Sunday, September 18, 2011

If Walls Could Speak...

Yesterday, my older son was frustrated trying to gather research on his person and place for the ghost story he was writing for school.  He had to gather information about Stephen Mallory, a significant member of the Confederate army and the old Sacred Heart hospital on 12th avenue, a lovely gothic structure that has stood for over one hundred years.  Finally I told him, "Let's go do your research for real."  We loaded up the car and set out to visit the sites.

Upon arriving at the Sacred Heart hospital, we walked around, soaking in the architecture from outside and discussing the arches and other features.  However, when we went to enter the hospital, the front door was locked.  Undeterred, we walked around to the pizza place, Ozone,  which was open on the other side of the building, and used it as an entrance.  We then proceeded to walk around the three open floors, taking pictures picking up historical flyers, and looking at artifacts and photos from the old hospital.  As we left the hospital, still discussing it, almost to the car, I decided to throw in a tidbit I had read when we were researching on the internet.

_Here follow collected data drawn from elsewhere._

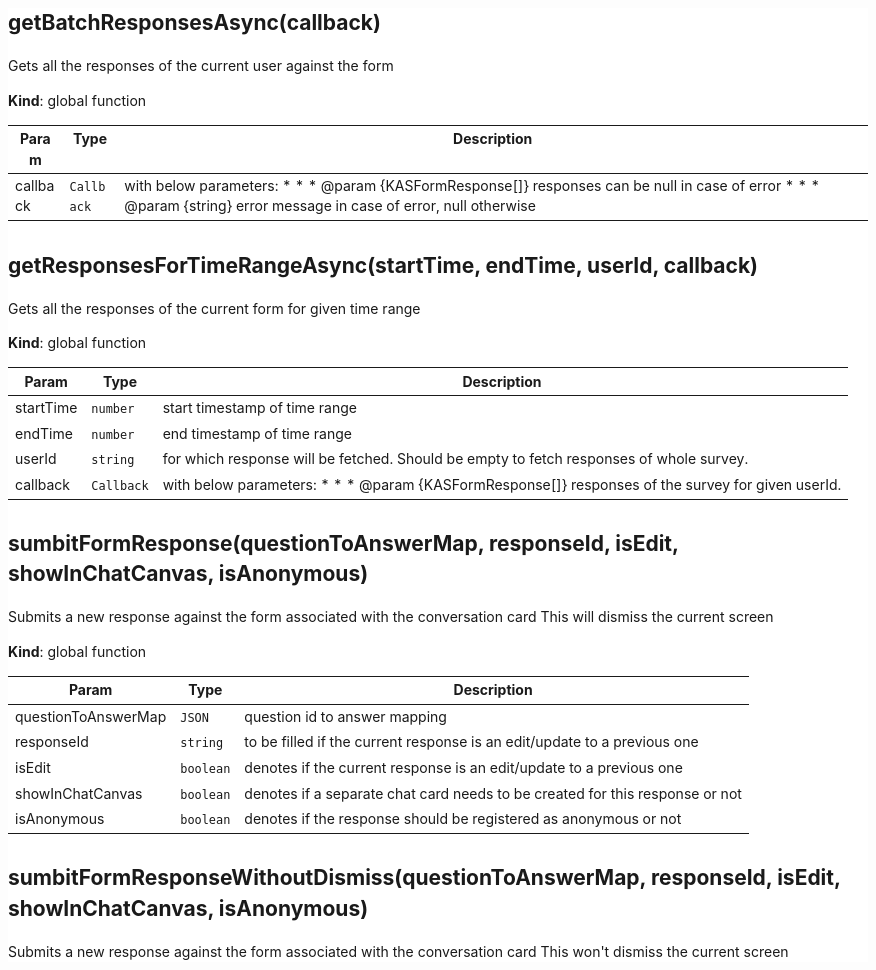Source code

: <a name="getBatchResponsesAsync"></a>

## getBatchResponsesAsync(callback)
Gets all the responses of the current user against the form

**Kind**: global function  

| Param | Type | Description |
| --- | --- | --- |
| callback | <code>Callback</code> | with below parameters: * * * @param {KASFormResponse[]} responses can be null in case of error * * * @param {string} error message in case of error, null otherwise |

<a name="getResponsesForTimeRangeAsync"></a>

## getResponsesForTimeRangeAsync(startTime, endTime, userId, callback)
Gets all the responses of the current form for given time range

**Kind**: global function  

| Param | Type | Description |
| --- | --- | --- |
| startTime | <code>number</code> | start timestamp of time range |
| endTime | <code>number</code> | end timestamp of time range |
| userId | <code>string</code> | for which response will be fetched. Should be empty to fetch responses of whole survey. |
| callback | <code>Callback</code> | with below parameters: * * * @param {KASFormResponse[]} responses of the survey for given userId. |

<a name="sumbitFormResponse"></a>

## sumbitFormResponse(questionToAnswerMap, responseId, isEdit, showInChatCanvas, isAnonymous)
Submits a new response against the form associated with the conversation card
This will dismiss the current screen

**Kind**: global function  

| Param | Type | Description |
| --- | --- | --- |
| questionToAnswerMap | <code>JSON</code> | question id to answer mapping |
| responseId | <code>string</code> | to be filled if the current response is an edit/update to a previous one |
| isEdit | <code>boolean</code> | denotes if the current response is an edit/update to a previous one |
| showInChatCanvas | <code>boolean</code> | denotes if a separate chat card needs to be created for this response or not |
| isAnonymous | <code>boolean</code> | denotes if the response should be registered as anonymous or not |

<a name="sumbitFormResponseWithoutDismiss"></a>

## sumbitFormResponseWithoutDismiss(questionToAnswerMap, responseId, isEdit, showInChatCanvas, isAnonymous)
Submits a new response against the form associated with the conversation card
This won't dismiss the current screen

"Did you know what Ozone pizza used to be?"
"No, what was it?"
"That was the old morgue where all the bodies were kept...."

Suddenly, a sharp voice emanated from the building, "No, it wasn't!"
I sad, to the building, "But the research on the internet..."
"Was obviously a story put there by someone who thought it would sound good!  Ozone pizza is where the old hospital kitchens used to be.  They had two large tureens - one for soup and one for coffee.  The reason the walls are all tile was that it helped keep them clean when they were trying to prepare food for a hundred and fifty people."
As he talked, I finally located the elderly man, perched on the window sill, his head sticking partially out.
"How do you know?"
"We have all the old documents up here in the office."
"Could we come up and see them?"
"So how should we do research, if there are no books and the internet is wrong...?
"Check the East Hill Tower webpage."
"Well, we did, but there was not much historical information there."
"You're right."
"So then...?"
"You can e-mail me."  (Note that at no time was I given a name or anything else about the gentleman...)
"And you are..."
"On the webpage."
Apparently that was the end.  I thanked the bizarre apparition and we loaded into the car, moving on to the St. Michael's cemetary.  But for anyone who wants true information abut the old Sacred Heart Hospital, you should e-mail the elderly balding gentleman on the Tower East webpage....unless he is a ghost, of course.